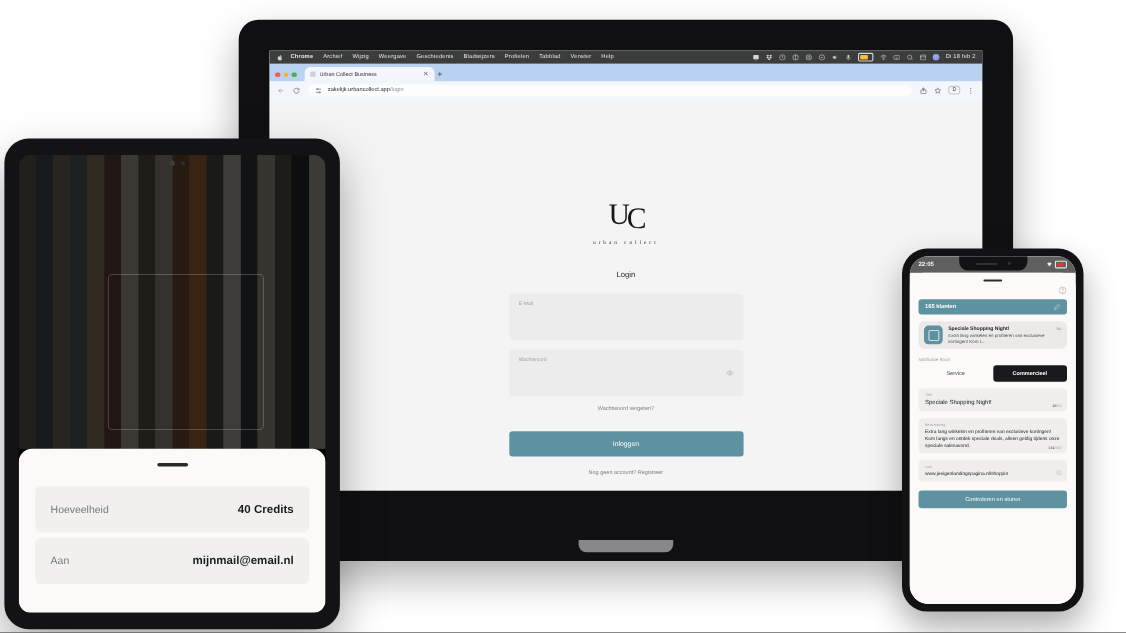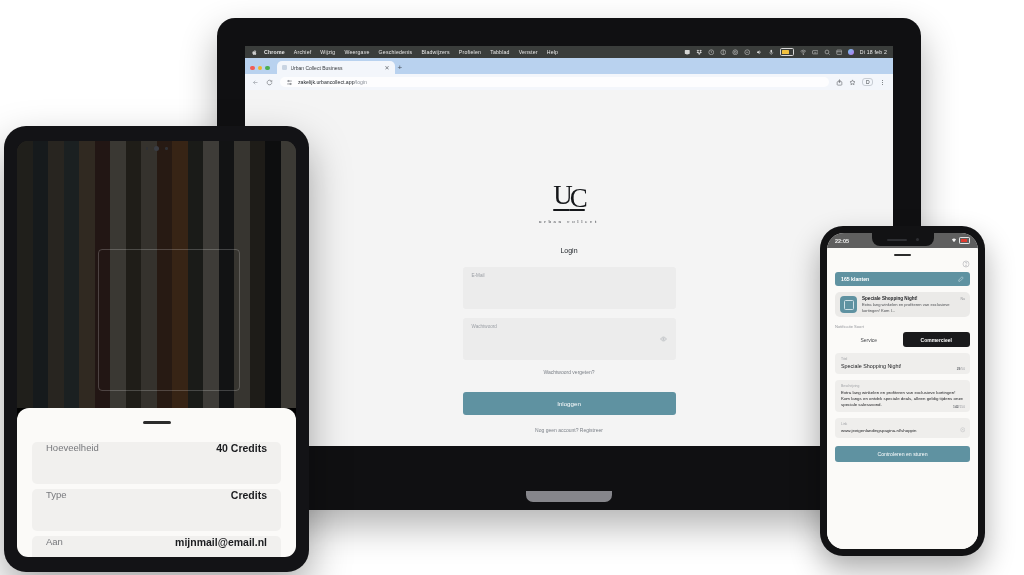--- a/index.html
+++ b/index.html
@@ -92,7 +92,7 @@
   .logo-wrap{margin-top:95px;text-align:center;}
   .logo-uc{
     font-family:"Liberation Serif","DejaVu Serif",serif;font-size:27px;
-    color:#15171a;line-height:1;letter-spacing:-3px;text-decoration:underline;
+    color:#15171a;line-height:1;letter-spacing:-3px;
   }
   .logo-uc .u{position:relative;top:-3px;}
   .logo-sub{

*****

→ What you should do
Output each line above exactly as it stands, omitting the pictures.

→ Output below
--- a/index.html
+++ b/index.html
@@ -92,7 +92,7 @@
   .logo-wrap{margin-top:95px;text-align:center;}
   .logo-uc{
     font-family:"Liberation Serif","DejaVu Serif",serif;font-size:27px;
-    color:#15171a;line-height:1;letter-spacing:-3px;text-decoration:underline;
+    color:#15171a;line-height:1;letter-spacing:-3px;
   }
   .logo-uc .u{position:relative;top:-3px;}
   .logo-sub{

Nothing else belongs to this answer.